Support indexing of EAD 3
Discussed on the 31 July call. Currently, the ArcLight index is pretty connected to EAD 2002, specifically, and in order to leverage future advantages of EAD3, our indexer should support it. #528 and #529 are probably prereqs for this ticket.
@anarchivist , as discussed on 13 August call, one target might be support for ArchivesSpace generated EAD3.
The current ArchivesSpace to EAD3 export mappings are defined in an EAD Import / Export mapping spreadsheet available here: https://archivesspace.org/using-archivesspace/migration-tools-and-data-mapping. The EAD3 exporter as currently implemented in AS may not be identical to what's described in the mapping document, but it should be very close.
Trevor Thornton (NCSU) and I worked on developing the spec and building this ASpace EAD3 exporter a few years back. Trevor is probably most familiar with the exporter code. The goal was to build an MVP EAD3 exporter so we could say ASpace supports EAD3. There are many areas where the EAD3 exported from ASpace doesn't support the full expressiveness of the EAD3 schema (e.g. granularity of encoding for dates, extents, name headings, etc.). In these areas, the ASpace-generated EAD3 is very similar to EAD2002.
Duke is not currently using ASpace-generated EAD3, but would like to if Arclight could support it. There are a few institutions using ASpace EAD3 in the wild (Yale definitely...)
OK - thanks @noahgh221; let's discuss on an upcoming PO call.
Chatting with @mejackreed about this - @noahgh221, could you and/or @seanaery get some fixtures to help move this forward? Even though that this is relatively low priority, we could create a spike once the Traject spike (#558) to address #528?
@anarchivist , @seanaery . Adding a few EAD2002 and EAD3 files for the same collections in the fixture data Google folder now. I'll try to include EADs with digital objects.
Thanks @noahgh221 - I've updated the fixture spreadsheet - once you're back could you fill out any additional details? I took a pass, but I figure you know your description better than I do.
@anarchivist , added a few more notes to the spreadsheet and one more file. Going hunting for an EAD with 1000+ sibling components. I'm sure we have this.

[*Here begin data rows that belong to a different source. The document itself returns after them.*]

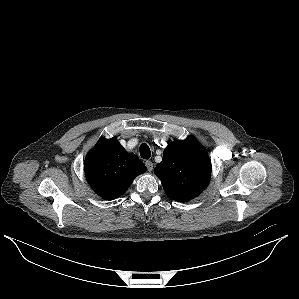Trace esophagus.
Returning a JSON list of instances; mask_svg holds the SVG:
<instances>
[{"mask_svg": "<svg viewBox=\"0 0 299 299\" xmlns=\"http://www.w3.org/2000/svg\"><path fill=\"white\" fill-rule=\"evenodd\" d=\"M145 165L149 172H151L153 170V163L151 161H146Z\"/></svg>", "mask_w": 299, "mask_h": 299, "instance_id": "34e87169", "label": "esophagus"}]
</instances>
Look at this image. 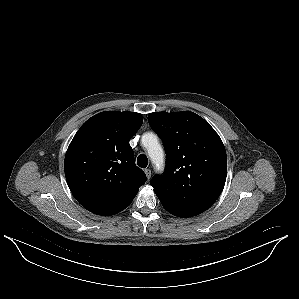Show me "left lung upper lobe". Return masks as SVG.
Here are the masks:
<instances>
[{
	"instance_id": "1",
	"label": "left lung upper lobe",
	"mask_w": 299,
	"mask_h": 299,
	"mask_svg": "<svg viewBox=\"0 0 299 299\" xmlns=\"http://www.w3.org/2000/svg\"><path fill=\"white\" fill-rule=\"evenodd\" d=\"M166 152V169L151 179L157 197L176 206L209 208L221 194L227 157L215 130L193 112L148 115Z\"/></svg>"
}]
</instances>
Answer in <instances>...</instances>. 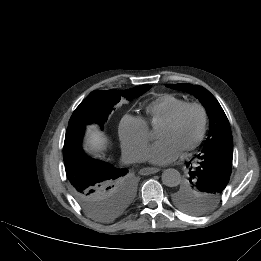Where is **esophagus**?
Returning a JSON list of instances; mask_svg holds the SVG:
<instances>
[{"instance_id": "1", "label": "esophagus", "mask_w": 261, "mask_h": 261, "mask_svg": "<svg viewBox=\"0 0 261 261\" xmlns=\"http://www.w3.org/2000/svg\"><path fill=\"white\" fill-rule=\"evenodd\" d=\"M160 169L159 168H155V167H147V168H143L140 170V174L141 175H150V174H155L157 172H159Z\"/></svg>"}]
</instances>
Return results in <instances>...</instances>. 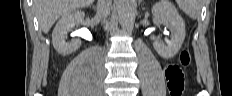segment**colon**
<instances>
[{
    "label": "colon",
    "instance_id": "1",
    "mask_svg": "<svg viewBox=\"0 0 232 96\" xmlns=\"http://www.w3.org/2000/svg\"><path fill=\"white\" fill-rule=\"evenodd\" d=\"M190 64V53L188 49H183L180 53L179 65L171 64L165 69L166 79L170 95L180 96L184 90V78L181 67H186Z\"/></svg>",
    "mask_w": 232,
    "mask_h": 96
}]
</instances>
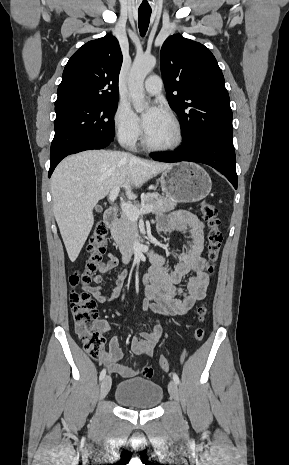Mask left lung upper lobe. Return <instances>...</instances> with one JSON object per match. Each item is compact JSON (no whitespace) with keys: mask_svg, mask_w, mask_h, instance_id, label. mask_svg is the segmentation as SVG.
Instances as JSON below:
<instances>
[{"mask_svg":"<svg viewBox=\"0 0 289 465\" xmlns=\"http://www.w3.org/2000/svg\"><path fill=\"white\" fill-rule=\"evenodd\" d=\"M160 63L169 105L182 122L183 145L200 136L232 142L229 94L211 51L175 34L164 42Z\"/></svg>","mask_w":289,"mask_h":465,"instance_id":"1","label":"left lung upper lobe"}]
</instances>
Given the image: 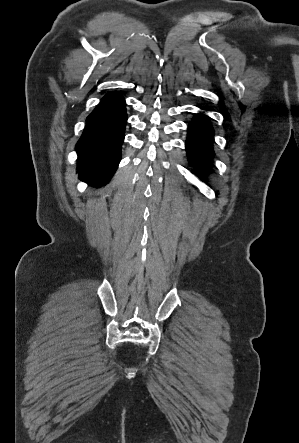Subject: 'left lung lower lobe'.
I'll return each mask as SVG.
<instances>
[{"label":"left lung lower lobe","instance_id":"0a47b994","mask_svg":"<svg viewBox=\"0 0 299 443\" xmlns=\"http://www.w3.org/2000/svg\"><path fill=\"white\" fill-rule=\"evenodd\" d=\"M213 135L208 117L203 114L195 115L188 127L186 151L191 164L202 173L210 168Z\"/></svg>","mask_w":299,"mask_h":443}]
</instances>
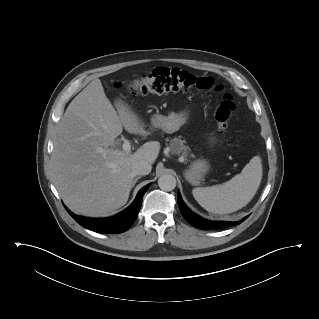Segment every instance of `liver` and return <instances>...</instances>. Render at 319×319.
Instances as JSON below:
<instances>
[{"instance_id": "liver-1", "label": "liver", "mask_w": 319, "mask_h": 319, "mask_svg": "<svg viewBox=\"0 0 319 319\" xmlns=\"http://www.w3.org/2000/svg\"><path fill=\"white\" fill-rule=\"evenodd\" d=\"M114 109L99 79L90 82L69 104L59 121L52 154L54 184L76 214L106 217L126 204L138 160L153 164L160 143L150 141L135 153L114 150L124 129L143 137L149 130L121 101Z\"/></svg>"}]
</instances>
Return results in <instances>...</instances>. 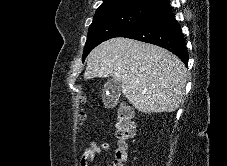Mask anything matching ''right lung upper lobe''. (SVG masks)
<instances>
[{
    "instance_id": "cb5924a9",
    "label": "right lung upper lobe",
    "mask_w": 227,
    "mask_h": 166,
    "mask_svg": "<svg viewBox=\"0 0 227 166\" xmlns=\"http://www.w3.org/2000/svg\"><path fill=\"white\" fill-rule=\"evenodd\" d=\"M167 1L169 0H104L103 4L98 9L106 8L114 5L126 4V3L152 5V6L160 7Z\"/></svg>"
}]
</instances>
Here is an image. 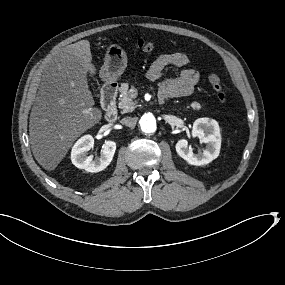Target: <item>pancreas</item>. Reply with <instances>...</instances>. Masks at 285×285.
<instances>
[{"label": "pancreas", "instance_id": "cf45deb5", "mask_svg": "<svg viewBox=\"0 0 285 285\" xmlns=\"http://www.w3.org/2000/svg\"><path fill=\"white\" fill-rule=\"evenodd\" d=\"M119 106L126 112H132L136 109L137 105L132 101L128 94L122 95L119 100ZM204 104H200L197 101H193L188 108H192L193 110L200 111Z\"/></svg>", "mask_w": 285, "mask_h": 285}]
</instances>
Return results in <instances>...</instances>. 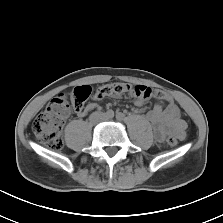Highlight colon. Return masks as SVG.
I'll list each match as a JSON object with an SVG mask.
<instances>
[{"label": "colon", "instance_id": "obj_1", "mask_svg": "<svg viewBox=\"0 0 223 223\" xmlns=\"http://www.w3.org/2000/svg\"><path fill=\"white\" fill-rule=\"evenodd\" d=\"M123 93H132L143 101L158 98L168 102L171 99L170 94L166 91L143 85L132 86L124 82H115L103 85L95 92L90 86L83 85L73 89L70 101L66 95H60L52 100L47 108L33 120L32 131L43 145L51 150H60L63 146L61 131L71 110L82 111L90 98L102 99ZM166 141L168 145L175 146L178 143V138L174 134H169Z\"/></svg>", "mask_w": 223, "mask_h": 223}]
</instances>
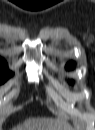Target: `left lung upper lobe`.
<instances>
[{
  "label": "left lung upper lobe",
  "mask_w": 95,
  "mask_h": 130,
  "mask_svg": "<svg viewBox=\"0 0 95 130\" xmlns=\"http://www.w3.org/2000/svg\"><path fill=\"white\" fill-rule=\"evenodd\" d=\"M75 64L73 62H69L66 66L67 69H72L74 68ZM71 83H73V81H71Z\"/></svg>",
  "instance_id": "left-lung-upper-lobe-1"
}]
</instances>
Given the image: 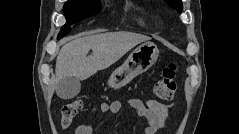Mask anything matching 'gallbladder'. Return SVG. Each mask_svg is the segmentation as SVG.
Masks as SVG:
<instances>
[{"mask_svg":"<svg viewBox=\"0 0 239 134\" xmlns=\"http://www.w3.org/2000/svg\"><path fill=\"white\" fill-rule=\"evenodd\" d=\"M81 89L80 80L75 77H66L59 81L56 86V93L61 99L74 98Z\"/></svg>","mask_w":239,"mask_h":134,"instance_id":"1","label":"gallbladder"}]
</instances>
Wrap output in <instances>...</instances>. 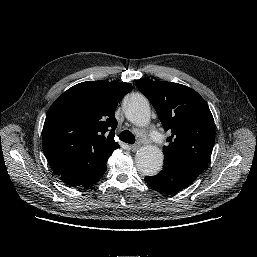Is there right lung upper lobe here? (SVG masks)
Masks as SVG:
<instances>
[{
  "label": "right lung upper lobe",
  "instance_id": "right-lung-upper-lobe-1",
  "mask_svg": "<svg viewBox=\"0 0 257 257\" xmlns=\"http://www.w3.org/2000/svg\"><path fill=\"white\" fill-rule=\"evenodd\" d=\"M130 83L86 81L65 91L49 108L42 146L53 172L70 186H80L98 174L111 153L115 109L131 91Z\"/></svg>",
  "mask_w": 257,
  "mask_h": 257
}]
</instances>
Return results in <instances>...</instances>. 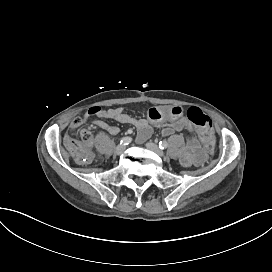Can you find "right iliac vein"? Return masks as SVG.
Segmentation results:
<instances>
[{
  "label": "right iliac vein",
  "instance_id": "right-iliac-vein-1",
  "mask_svg": "<svg viewBox=\"0 0 272 272\" xmlns=\"http://www.w3.org/2000/svg\"><path fill=\"white\" fill-rule=\"evenodd\" d=\"M124 150H125V146L122 145V144H120V145H118V146L115 148L114 153H115L116 155H120L121 153L124 152Z\"/></svg>",
  "mask_w": 272,
  "mask_h": 272
}]
</instances>
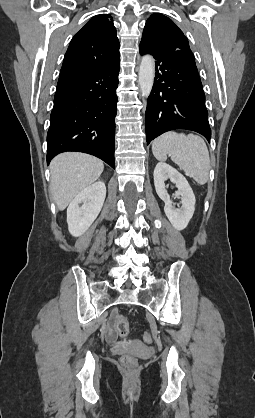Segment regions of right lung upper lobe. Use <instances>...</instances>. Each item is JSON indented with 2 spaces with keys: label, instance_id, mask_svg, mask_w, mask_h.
Returning <instances> with one entry per match:
<instances>
[{
  "label": "right lung upper lobe",
  "instance_id": "right-lung-upper-lobe-1",
  "mask_svg": "<svg viewBox=\"0 0 255 418\" xmlns=\"http://www.w3.org/2000/svg\"><path fill=\"white\" fill-rule=\"evenodd\" d=\"M119 60V41L113 20L110 15H96L72 38L60 75L110 65Z\"/></svg>",
  "mask_w": 255,
  "mask_h": 418
}]
</instances>
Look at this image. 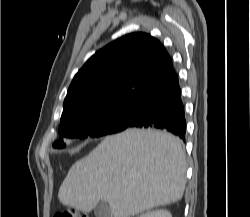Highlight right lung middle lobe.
<instances>
[{
	"label": "right lung middle lobe",
	"instance_id": "right-lung-middle-lobe-1",
	"mask_svg": "<svg viewBox=\"0 0 250 217\" xmlns=\"http://www.w3.org/2000/svg\"><path fill=\"white\" fill-rule=\"evenodd\" d=\"M137 107V100L117 102L78 113L60 122V140L55 148H64L65 139L97 138L125 130Z\"/></svg>",
	"mask_w": 250,
	"mask_h": 217
}]
</instances>
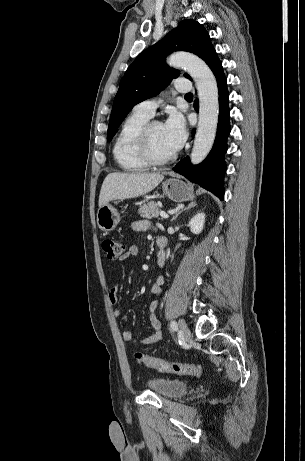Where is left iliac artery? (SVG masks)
I'll return each instance as SVG.
<instances>
[{
	"label": "left iliac artery",
	"instance_id": "44dca946",
	"mask_svg": "<svg viewBox=\"0 0 305 461\" xmlns=\"http://www.w3.org/2000/svg\"><path fill=\"white\" fill-rule=\"evenodd\" d=\"M170 327L173 331H177L178 329L177 323L175 321L170 322Z\"/></svg>",
	"mask_w": 305,
	"mask_h": 461
}]
</instances>
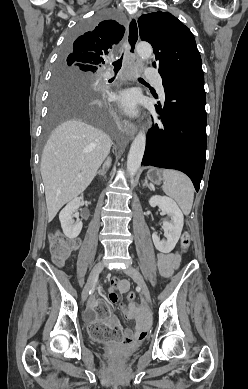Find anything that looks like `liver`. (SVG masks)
I'll use <instances>...</instances> for the list:
<instances>
[{
	"label": "liver",
	"instance_id": "1",
	"mask_svg": "<svg viewBox=\"0 0 248 389\" xmlns=\"http://www.w3.org/2000/svg\"><path fill=\"white\" fill-rule=\"evenodd\" d=\"M111 145L107 134L82 120L65 121L52 132L40 165L49 221L90 185Z\"/></svg>",
	"mask_w": 248,
	"mask_h": 389
}]
</instances>
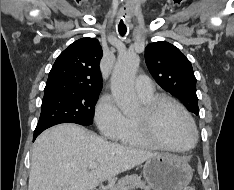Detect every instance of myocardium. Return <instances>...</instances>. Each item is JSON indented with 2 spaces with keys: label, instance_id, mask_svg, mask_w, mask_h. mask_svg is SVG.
I'll return each instance as SVG.
<instances>
[{
  "label": "myocardium",
  "instance_id": "obj_1",
  "mask_svg": "<svg viewBox=\"0 0 234 190\" xmlns=\"http://www.w3.org/2000/svg\"><path fill=\"white\" fill-rule=\"evenodd\" d=\"M166 106L176 107L188 120L193 131V141L189 146L183 148L174 147L166 144L158 136L156 131L157 120L161 110ZM136 122L139 126L141 133L148 141H150L156 147L165 150H170L174 152H187L194 148L198 141V130L193 117L180 102L168 96H157L149 102L145 103L142 114L136 117Z\"/></svg>",
  "mask_w": 234,
  "mask_h": 190
}]
</instances>
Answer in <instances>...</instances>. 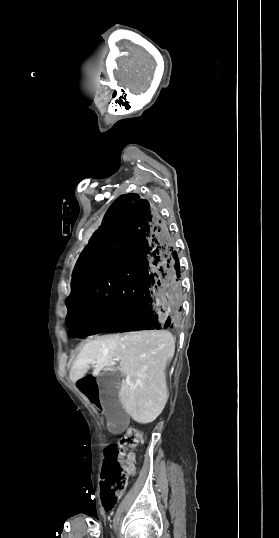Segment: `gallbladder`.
<instances>
[{"label": "gallbladder", "mask_w": 279, "mask_h": 538, "mask_svg": "<svg viewBox=\"0 0 279 538\" xmlns=\"http://www.w3.org/2000/svg\"><path fill=\"white\" fill-rule=\"evenodd\" d=\"M97 384L103 394L102 403L106 408L105 416L113 424V431L119 433L125 428L127 421L130 419V414L126 412L123 404H118L120 401L121 374H118V372H102L97 378Z\"/></svg>", "instance_id": "1"}]
</instances>
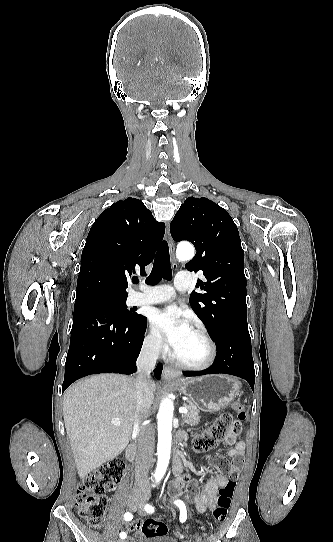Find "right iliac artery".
<instances>
[{
  "label": "right iliac artery",
  "mask_w": 333,
  "mask_h": 542,
  "mask_svg": "<svg viewBox=\"0 0 333 542\" xmlns=\"http://www.w3.org/2000/svg\"><path fill=\"white\" fill-rule=\"evenodd\" d=\"M132 518H133V515H132L131 513L127 512V513L124 514V519H125L126 521H130V520H132ZM126 536H127V535H126L125 532H121V533H120V537H121V538H126Z\"/></svg>",
  "instance_id": "obj_1"
}]
</instances>
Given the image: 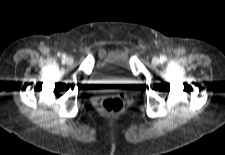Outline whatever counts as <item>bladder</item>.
<instances>
[{"label":"bladder","instance_id":"obj_1","mask_svg":"<svg viewBox=\"0 0 225 155\" xmlns=\"http://www.w3.org/2000/svg\"><path fill=\"white\" fill-rule=\"evenodd\" d=\"M93 77L100 83L132 86V73L127 55L122 51H110L95 63Z\"/></svg>","mask_w":225,"mask_h":155}]
</instances>
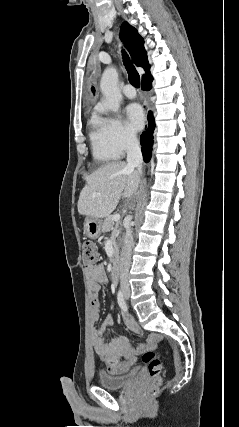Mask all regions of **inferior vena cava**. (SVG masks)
Wrapping results in <instances>:
<instances>
[{
  "instance_id": "obj_1",
  "label": "inferior vena cava",
  "mask_w": 239,
  "mask_h": 427,
  "mask_svg": "<svg viewBox=\"0 0 239 427\" xmlns=\"http://www.w3.org/2000/svg\"><path fill=\"white\" fill-rule=\"evenodd\" d=\"M127 167L130 169L137 168L139 173L142 172V153L138 139L135 135H129L126 140ZM133 248V236L130 227L126 229L124 244L121 250L119 270L120 285L123 290H129V269L131 264V253Z\"/></svg>"
}]
</instances>
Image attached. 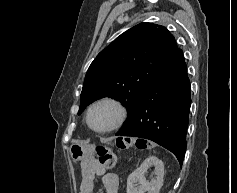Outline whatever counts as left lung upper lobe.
Listing matches in <instances>:
<instances>
[{"mask_svg":"<svg viewBox=\"0 0 237 193\" xmlns=\"http://www.w3.org/2000/svg\"><path fill=\"white\" fill-rule=\"evenodd\" d=\"M177 51L173 35L163 26L140 23L127 30L91 63L78 114L95 100L112 97L128 109L123 129L135 116L148 87Z\"/></svg>","mask_w":237,"mask_h":193,"instance_id":"left-lung-upper-lobe-1","label":"left lung upper lobe"}]
</instances>
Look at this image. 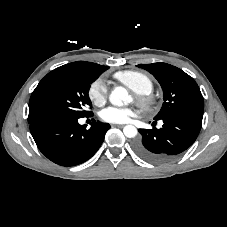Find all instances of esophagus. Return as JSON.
<instances>
[{"instance_id":"obj_1","label":"esophagus","mask_w":227,"mask_h":227,"mask_svg":"<svg viewBox=\"0 0 227 227\" xmlns=\"http://www.w3.org/2000/svg\"><path fill=\"white\" fill-rule=\"evenodd\" d=\"M113 127H123L124 125H122V124H114V125H112Z\"/></svg>"}]
</instances>
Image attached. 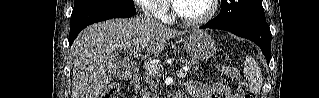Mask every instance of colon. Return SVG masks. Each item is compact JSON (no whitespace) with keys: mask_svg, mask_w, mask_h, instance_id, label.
I'll use <instances>...</instances> for the list:
<instances>
[{"mask_svg":"<svg viewBox=\"0 0 319 98\" xmlns=\"http://www.w3.org/2000/svg\"><path fill=\"white\" fill-rule=\"evenodd\" d=\"M219 70L224 75L231 77L233 79H237L239 77L238 72L230 66L221 65V66H219ZM238 90L240 91L242 98H254L255 97L253 91L244 82L239 83ZM119 92H120L119 85L117 83H112L111 85H109L105 89V91L102 95V98H118Z\"/></svg>","mask_w":319,"mask_h":98,"instance_id":"obj_1","label":"colon"}]
</instances>
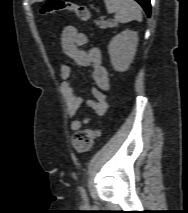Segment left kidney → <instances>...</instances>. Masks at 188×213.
I'll use <instances>...</instances> for the list:
<instances>
[{
    "label": "left kidney",
    "instance_id": "obj_1",
    "mask_svg": "<svg viewBox=\"0 0 188 213\" xmlns=\"http://www.w3.org/2000/svg\"><path fill=\"white\" fill-rule=\"evenodd\" d=\"M137 44V32L128 29L111 39L108 52L115 71L124 72L129 68L134 59Z\"/></svg>",
    "mask_w": 188,
    "mask_h": 213
}]
</instances>
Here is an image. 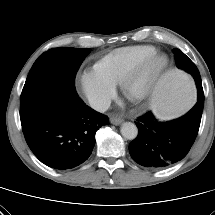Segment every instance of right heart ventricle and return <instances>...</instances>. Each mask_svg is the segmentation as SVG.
Listing matches in <instances>:
<instances>
[{
  "mask_svg": "<svg viewBox=\"0 0 215 215\" xmlns=\"http://www.w3.org/2000/svg\"><path fill=\"white\" fill-rule=\"evenodd\" d=\"M155 52L156 49L150 45L117 48L101 57L94 68L115 85L120 84L135 64Z\"/></svg>",
  "mask_w": 215,
  "mask_h": 215,
  "instance_id": "obj_1",
  "label": "right heart ventricle"
}]
</instances>
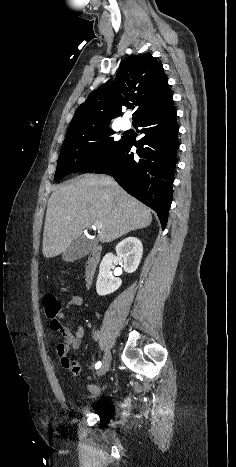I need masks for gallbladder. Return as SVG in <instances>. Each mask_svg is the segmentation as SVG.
I'll return each mask as SVG.
<instances>
[{"label": "gallbladder", "instance_id": "obj_1", "mask_svg": "<svg viewBox=\"0 0 236 467\" xmlns=\"http://www.w3.org/2000/svg\"><path fill=\"white\" fill-rule=\"evenodd\" d=\"M92 248V240L85 237H79L64 250L62 258L66 262H73L89 254Z\"/></svg>", "mask_w": 236, "mask_h": 467}]
</instances>
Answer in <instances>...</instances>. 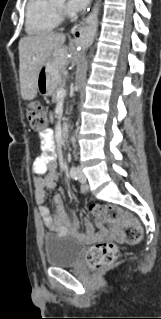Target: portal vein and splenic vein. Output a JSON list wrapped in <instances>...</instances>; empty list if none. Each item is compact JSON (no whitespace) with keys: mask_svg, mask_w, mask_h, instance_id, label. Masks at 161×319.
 Segmentation results:
<instances>
[{"mask_svg":"<svg viewBox=\"0 0 161 319\" xmlns=\"http://www.w3.org/2000/svg\"><path fill=\"white\" fill-rule=\"evenodd\" d=\"M66 95V91L65 89H59L58 92H57V97L58 98H63L64 96Z\"/></svg>","mask_w":161,"mask_h":319,"instance_id":"18ae733b","label":"portal vein and splenic vein"}]
</instances>
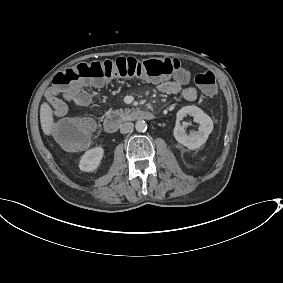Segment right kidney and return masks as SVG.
I'll return each mask as SVG.
<instances>
[{
	"label": "right kidney",
	"mask_w": 283,
	"mask_h": 283,
	"mask_svg": "<svg viewBox=\"0 0 283 283\" xmlns=\"http://www.w3.org/2000/svg\"><path fill=\"white\" fill-rule=\"evenodd\" d=\"M104 150L100 147L92 148L81 157L79 168L82 171L91 172L97 169L103 157Z\"/></svg>",
	"instance_id": "ca27d5eb"
}]
</instances>
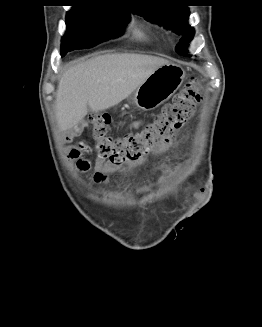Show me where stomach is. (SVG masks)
<instances>
[{
  "mask_svg": "<svg viewBox=\"0 0 262 327\" xmlns=\"http://www.w3.org/2000/svg\"><path fill=\"white\" fill-rule=\"evenodd\" d=\"M184 78L185 71L180 65H162L131 94L130 102L139 109L153 110L170 99Z\"/></svg>",
  "mask_w": 262,
  "mask_h": 327,
  "instance_id": "stomach-1",
  "label": "stomach"
}]
</instances>
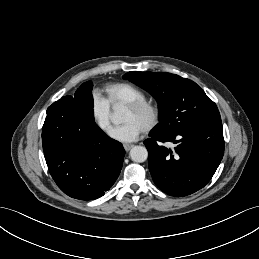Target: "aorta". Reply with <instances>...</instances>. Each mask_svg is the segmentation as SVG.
Returning a JSON list of instances; mask_svg holds the SVG:
<instances>
[{
  "label": "aorta",
  "mask_w": 259,
  "mask_h": 259,
  "mask_svg": "<svg viewBox=\"0 0 259 259\" xmlns=\"http://www.w3.org/2000/svg\"><path fill=\"white\" fill-rule=\"evenodd\" d=\"M113 110H114V113L112 116V121L114 123H117L119 120L120 109L118 106L114 105ZM130 157H131L132 161L142 163V162L146 161V159L148 157V151L143 146H134L130 150Z\"/></svg>",
  "instance_id": "aorta-1"
}]
</instances>
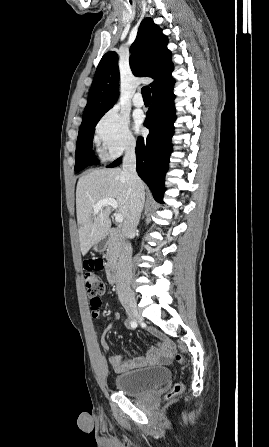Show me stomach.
Returning <instances> with one entry per match:
<instances>
[{
    "label": "stomach",
    "instance_id": "stomach-1",
    "mask_svg": "<svg viewBox=\"0 0 269 447\" xmlns=\"http://www.w3.org/2000/svg\"><path fill=\"white\" fill-rule=\"evenodd\" d=\"M106 247H107V241H104L103 245H100L99 241L98 243H94L93 245V249H95V251H104Z\"/></svg>",
    "mask_w": 269,
    "mask_h": 447
}]
</instances>
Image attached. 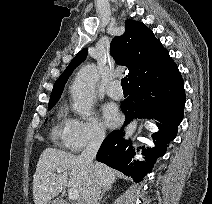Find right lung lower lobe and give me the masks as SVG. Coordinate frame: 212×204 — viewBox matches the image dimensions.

Lemme know if there are other fixture needs.
I think focusing on better ASpace integration should be a higher priority than EAD3. I feel like its unlikely that there are many real-world institutions that use EAD3 that are not also using ASpace to generate that EAD3.
In response to gwiedeman - I would probably agree were it not for the fact that at CAO, we work with a large institution who have chosen not to allow us to harvest from their many ASpace repositories and instead they manage their own export of EAD20002s and transfer them to our Arclight data directories. A wrinkle to this is that they already export all their resources in EAD3 for backup into a harvestable location that we could use instead. So, to work with us, they have to export their many thousands of resource records twice. While ours may be an outlier use case, it does bring up that if EAD is the portable data format, and EAD3 is the latest version of that format, then maybe Arclight should still consider a config that allows for indexing of EAD3.